Tune of the Day: Nell Flaherty's Drake
This melody is best known as the vehicle for a humorous and much-anthologized song dating from the mid-19th century:
My name it is Nell, quite candid I tell,
And I live near Coothill I will never deny,
I had a large drake, the truth for to speak,
That my grandmother left me and she going to die.
He was wholesome and sound he'd weigh twenty pound,
The universe round I'd rove for his sake;
Bad wind to the robber, be him drunk or sober,
That murdered Nell Flaherty's beautiful Drake.

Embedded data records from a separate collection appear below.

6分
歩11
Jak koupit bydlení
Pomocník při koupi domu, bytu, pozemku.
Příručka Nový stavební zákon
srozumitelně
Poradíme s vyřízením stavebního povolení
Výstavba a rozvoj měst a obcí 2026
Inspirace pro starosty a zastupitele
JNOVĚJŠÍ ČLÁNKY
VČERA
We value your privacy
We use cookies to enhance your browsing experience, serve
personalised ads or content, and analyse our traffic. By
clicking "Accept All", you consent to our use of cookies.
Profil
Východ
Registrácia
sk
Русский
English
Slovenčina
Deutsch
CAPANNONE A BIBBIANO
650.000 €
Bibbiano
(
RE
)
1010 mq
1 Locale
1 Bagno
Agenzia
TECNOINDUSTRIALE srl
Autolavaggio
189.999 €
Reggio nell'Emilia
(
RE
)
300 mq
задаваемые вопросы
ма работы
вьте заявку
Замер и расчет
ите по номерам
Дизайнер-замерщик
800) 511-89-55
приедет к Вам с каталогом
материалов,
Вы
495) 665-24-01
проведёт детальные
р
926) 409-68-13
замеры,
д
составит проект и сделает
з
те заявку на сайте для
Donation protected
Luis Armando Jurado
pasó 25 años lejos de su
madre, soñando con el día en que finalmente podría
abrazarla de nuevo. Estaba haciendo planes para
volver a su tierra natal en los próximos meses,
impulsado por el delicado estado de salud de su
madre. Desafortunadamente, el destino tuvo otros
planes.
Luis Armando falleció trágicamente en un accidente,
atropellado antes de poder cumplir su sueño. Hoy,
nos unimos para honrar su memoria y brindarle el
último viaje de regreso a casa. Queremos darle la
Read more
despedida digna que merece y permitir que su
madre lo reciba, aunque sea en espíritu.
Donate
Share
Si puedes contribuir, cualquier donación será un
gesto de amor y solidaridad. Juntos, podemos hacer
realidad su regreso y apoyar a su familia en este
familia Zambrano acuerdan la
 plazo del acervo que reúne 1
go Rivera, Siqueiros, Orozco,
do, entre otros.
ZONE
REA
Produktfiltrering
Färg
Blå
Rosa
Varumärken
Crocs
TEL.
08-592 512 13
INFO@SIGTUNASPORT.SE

According to a commentary on the website of the National Library of Scotland,
The drake of the title is believed to be a coded reference to Robert Emmet (1778–1803), who helped to plan and led an uprising against British rule in Dublin in 1803. The uprising went wrong after an explosion at an arms depot, and Emmet was captured and hanged for his part in the uprising and the assassination of the Lord Chief Justice. Nell Flaherty represents Emmet's fiancée, Sarah Curran, (1782–1808). The author curses those (i.e. the British authorities) who killed Nell Flaherty's drake and urges the readers to keep up the fight. Irish Home Rule was a volatile subject in Britain in the nineteenth as well as the twentieth century, hence the coding in this song.